When she had finished reading she noticed that Lord Melbourne was looking at her with tears in his eyes.

Dear, dear Lord Melbourne. How often had she seen those eyes fill with tears for her!

That day she left the Palace for Windsor. Crowds collected to see her as she left. Now she could not complain of a lack of loyal cheers.

Lady Flora was forgotten. So was the Bedchamber Affair. Their young Queen was going to be a bride and her people were once more delighted with her.

* * *

But if the people were pleased at the prospect of a royal wedding the Tories had not forgotten the Queen’s insult to Sir Robert Peel and her unconcealed animosity towards them which had been so obvious during the time of the Bedchamber Crisis. They seemed determined to make everything as uncomfortable for her as possible, and as it was difficult to attack the Crown the best way to annoy the Queen was to cast slurs on Albert.

There had been too many Germans in the royal family, was their opinion, since the accession of George I when the royal family had branched from the Stuarts to the Guelphs. The country was heartily sick of Germans. And now the Queen was proposing to bring this young one over and marry him and had even tried to make him a King Consort. That had been satisfactorily stopped, but it did not take the Prince’s detractors long to find a stick with which to beat him. In the Queen’s announcement of her betrothal to her Privy Councillors, the text of which had been published, there had been no mention of the Prince’s religion. This could mean one thing. The Prince was not a Protestant. Was the Queen trying to bring a Catholic to share her throne?

The King of Hanover, Victoria’s Uncle Ernest, who had always coveted the throne and had in fact been suspected of sinister actions towards the young Princess Victoria, was believed to be behind the plots to disqualify the Prince and prevent the marriage. But for Victoria, Ernest would have been King of England; it had always been a sore point with him that he had been younger than Victoria’s father and so cheated of the throne by a mere girl. He had never ceased to hope that Victoria would die and he be called over to take the Crown. That she had been so healthy had infuriated him; and now the thought of her marrying and having children who would come before him in the line of succession and so put the throne out of his reach for ever was more than he could bear.

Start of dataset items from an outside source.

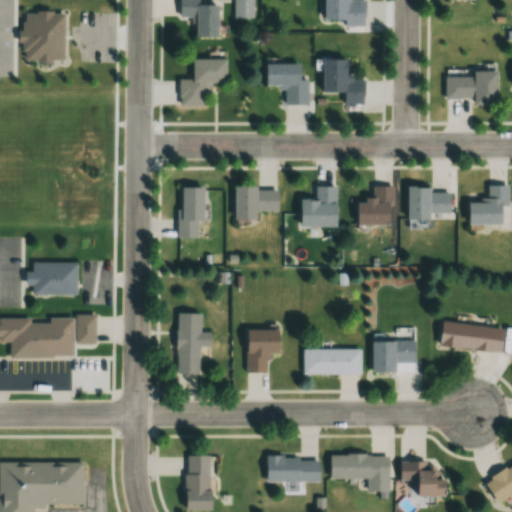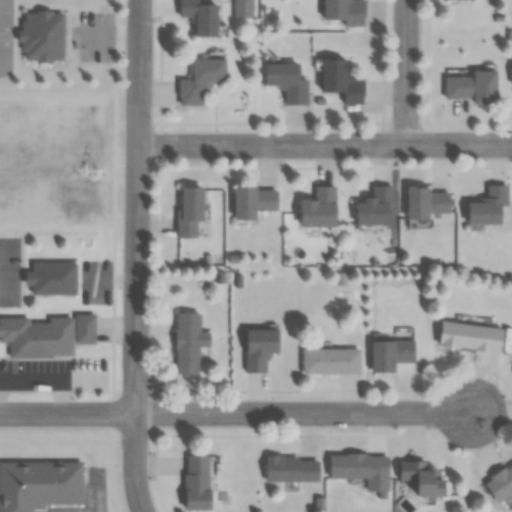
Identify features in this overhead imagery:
building: (242, 8)
building: (344, 11)
building: (200, 15)
building: (42, 36)
parking lot: (91, 37)
road: (108, 37)
parking lot: (5, 39)
building: (36, 39)
building: (6, 60)
road: (405, 72)
building: (511, 75)
building: (200, 79)
building: (340, 80)
building: (286, 81)
building: (472, 87)
road: (324, 144)
building: (252, 201)
building: (427, 203)
building: (487, 206)
building: (317, 207)
building: (374, 207)
building: (188, 210)
road: (137, 256)
parking lot: (7, 273)
building: (51, 278)
building: (46, 282)
parking lot: (90, 283)
building: (84, 328)
building: (36, 336)
building: (469, 336)
building: (42, 339)
building: (188, 341)
building: (258, 347)
building: (390, 351)
building: (330, 360)
parking lot: (51, 377)
road: (238, 412)
building: (290, 468)
building: (360, 468)
building: (421, 478)
building: (195, 481)
building: (499, 481)
building: (39, 484)
building: (37, 487)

And so his spies were ordered to put rumours in motion and the aggrieved Tories were not slow to make use of them.

The Queen was furious, far more angry than she would have been at an attack on herself. Her Uncle Ernest was an old wretch and the Tories were odious. How dared they attack her beloved! One day they should all be punished.

Lord Brougham, that old enemy in the Lords, made a pronouncement which was widely quoted.

‘There is no prohibition to marriage with a Catholic. It is only attended with a penalty, and that penalty is merely the forfeiture of the crown.’

‘Oh, how dare he!’ cried the Queen. ‘That man is a traitor!’

She was amazed that the Duke of Wellington did not hesitate to side with his Tory friends, and he actually led the attack on Albert in the Lords.

The Queen raged with Lord Melbourne. Why was nothing done? What were her ministers doing if they could allow the Queen to be so maligned? Were the Tories so foolish that they thought she did not know her own Constitution? Did they think she would ever marry anyone who was a Catholic?

‘The noble Duke knows that the Prince is not a Catholic,’ declared Lord Melbourne in the House of Commons. ‘He knows he is a Protestant. The whole world knows he is a Protestant.’

Finally Baron Stockmar who had arrived back in England made a public statement that the Prince was a Protestant who could take communion in the English church, and that the only difference was that he was a Lutheran.